• [Action item]: Extract the stretch from "I am also frequently" through "down to despair." in the passage on aging, copying it word for word.

• [Extract]:
I am also frequently beset with sudden downturns and depressions. I often fail to triumph when age-related issues besiege me. I am still hagridden by The Dark One, my mournful shadow self. Though much diminished in intensity with the practice of self-examination, she returns, mainly when I have foolishly tired myself beyond my capacities or when I am unwell, weakened, and incapable of checking the destructive thoughts that spiral me down to despair.

So, how can we be victorious and successful despite aging and death? How to deal with the aging syndrome and how to keep it from crippling us have become the central questions now.

Aging, its many early, middle, and ending phases, is one of the most challenging periods of our lives. Unpredictable plummeting of our health, fears and anxieties about aging must be acknowledged, faced, expressed, and shared before they can be dealt with. We will have moments and days when aging sucks and others when some youthful energy returns. But the practice of new perspectives and behaviors, acceptance of what we cannot reverse or change, flexibility to adapt to changing circumstances, resilience, self-forgiveness, self-reliance, compassion, and unconditional love for ourselves and those in our lives can help us tide over and endure difficult days and reduce their duration.

• [Information provided]:
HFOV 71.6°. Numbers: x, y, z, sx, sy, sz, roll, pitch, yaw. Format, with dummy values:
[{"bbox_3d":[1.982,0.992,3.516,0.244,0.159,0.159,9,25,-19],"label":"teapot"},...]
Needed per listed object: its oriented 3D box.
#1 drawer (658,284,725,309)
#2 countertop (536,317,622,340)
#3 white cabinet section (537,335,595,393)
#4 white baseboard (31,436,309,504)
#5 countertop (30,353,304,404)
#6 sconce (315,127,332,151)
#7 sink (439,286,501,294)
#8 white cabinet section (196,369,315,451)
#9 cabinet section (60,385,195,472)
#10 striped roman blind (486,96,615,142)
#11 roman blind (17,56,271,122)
---
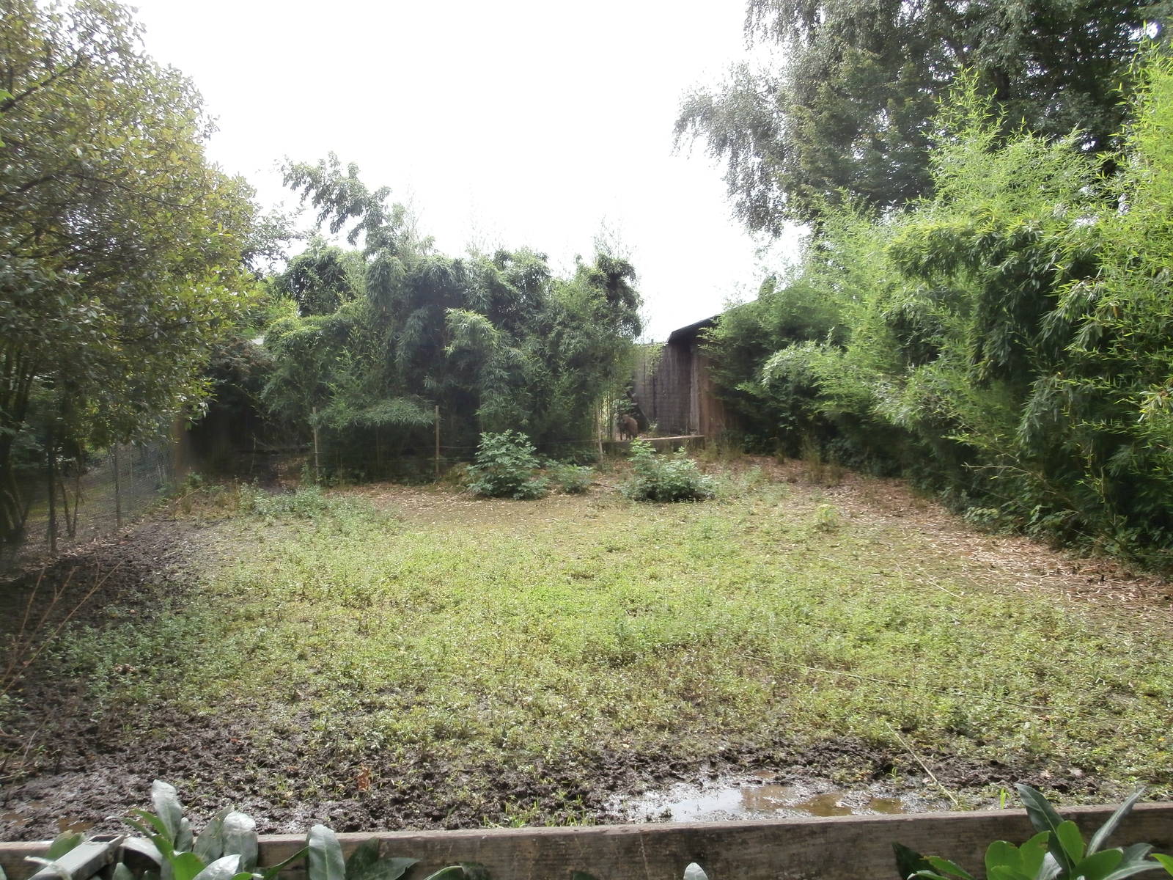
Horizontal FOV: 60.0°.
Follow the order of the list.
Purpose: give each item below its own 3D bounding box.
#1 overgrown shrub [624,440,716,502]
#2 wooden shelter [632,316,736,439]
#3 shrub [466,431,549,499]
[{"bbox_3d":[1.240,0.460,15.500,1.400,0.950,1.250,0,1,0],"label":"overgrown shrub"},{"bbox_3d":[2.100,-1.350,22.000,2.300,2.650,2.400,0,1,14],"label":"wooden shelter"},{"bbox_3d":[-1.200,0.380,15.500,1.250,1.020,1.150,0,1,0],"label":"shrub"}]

• [Response to this task]:
I am also frequently beset with sudden downturns and depressions. I often fail to triumph when age-related issues besiege me. I am still hagridden by The Dark One, my mournful shadow self. Though much diminished in intensity with the practice of self-examination, she returns, mainly when I have foolishly tired myself beyond my capacities or when I am unwell, weakened, and incapable of checking the destructive thoughts that spiral me down to despair.